Submitted by AJ Cann on Fri, 25/08/2017 - 02:46

Dicranopalpus ramosus
Yet another new species? Read more...

 

Harvestmen, close relatives of the spiders, aren't always easy to identify to species level. Dicranopalpus ramosus has always been an exception, easy to identify from the arrangement of the long legs and the forked pedipalps. Until now...

It is often said that taxonomists can be divided into two groups - lumpers and splitters. Personally, I tend to be a lumper, partly because it makes life easier, but I'm in good company, because Darwin was a lumper. For the most part, the splitters tend to dominate though - it's easier to make a scientific living by proposing new species than it is by abolishing others. If we're citing famous naturalists, Gilbert White was a splitter - the first person to recognise that the chiffchaff, willow warbler and wood warbler were three separate species, largely on the basis of their different songs. To be a splitter these days you need a microscope, or more probably, a DNA sequencer. Which brings us back to Dicranopalpus ramosus. A new scientific paper* proposes that Dicranopalpus caudatus is a valid separate species from Dicranopalpus ramosus rather than just a different name for the same beast. Unfortunately, you can't tell the two species (which occur in the same range) apart without a microscope. 

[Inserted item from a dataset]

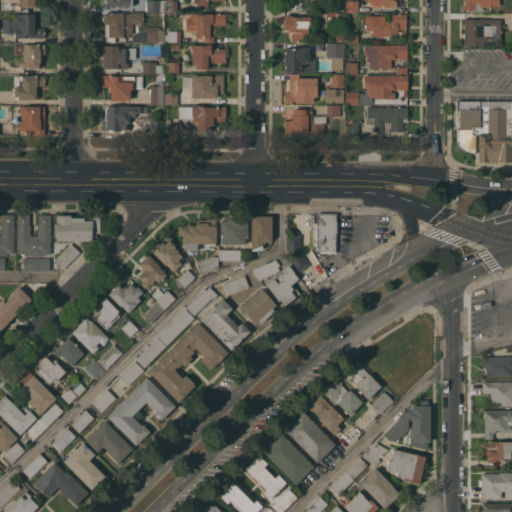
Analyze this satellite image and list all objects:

So it looks as if we may need to start recording Dicranopalpus ramosus as "agg" - an aggregate of more than one common species where it's not possible to dissect every specimen - or as sensu lato rather than sensu stricto

Taxonomists, eh? Sigh. 
 

 


* Wijnhoven, H., & Prieto, C. E. (2015). Dicranopalpus caudatus Dresco, 1948: Not a synonym of Dicranopalpus ramosus (Simon, 1909) but a valid species after all (Arachnida, Opiliones). Revista Ibérica de Aracnología, 26, 25-34.
http://www.eis-nederland.nl/Portals/4/pdfs/Hooiwagens/DicranopalpusWijnhovenPrieto_RIA26_2.pdf

Thanks to Mike Higgott for pointing this out.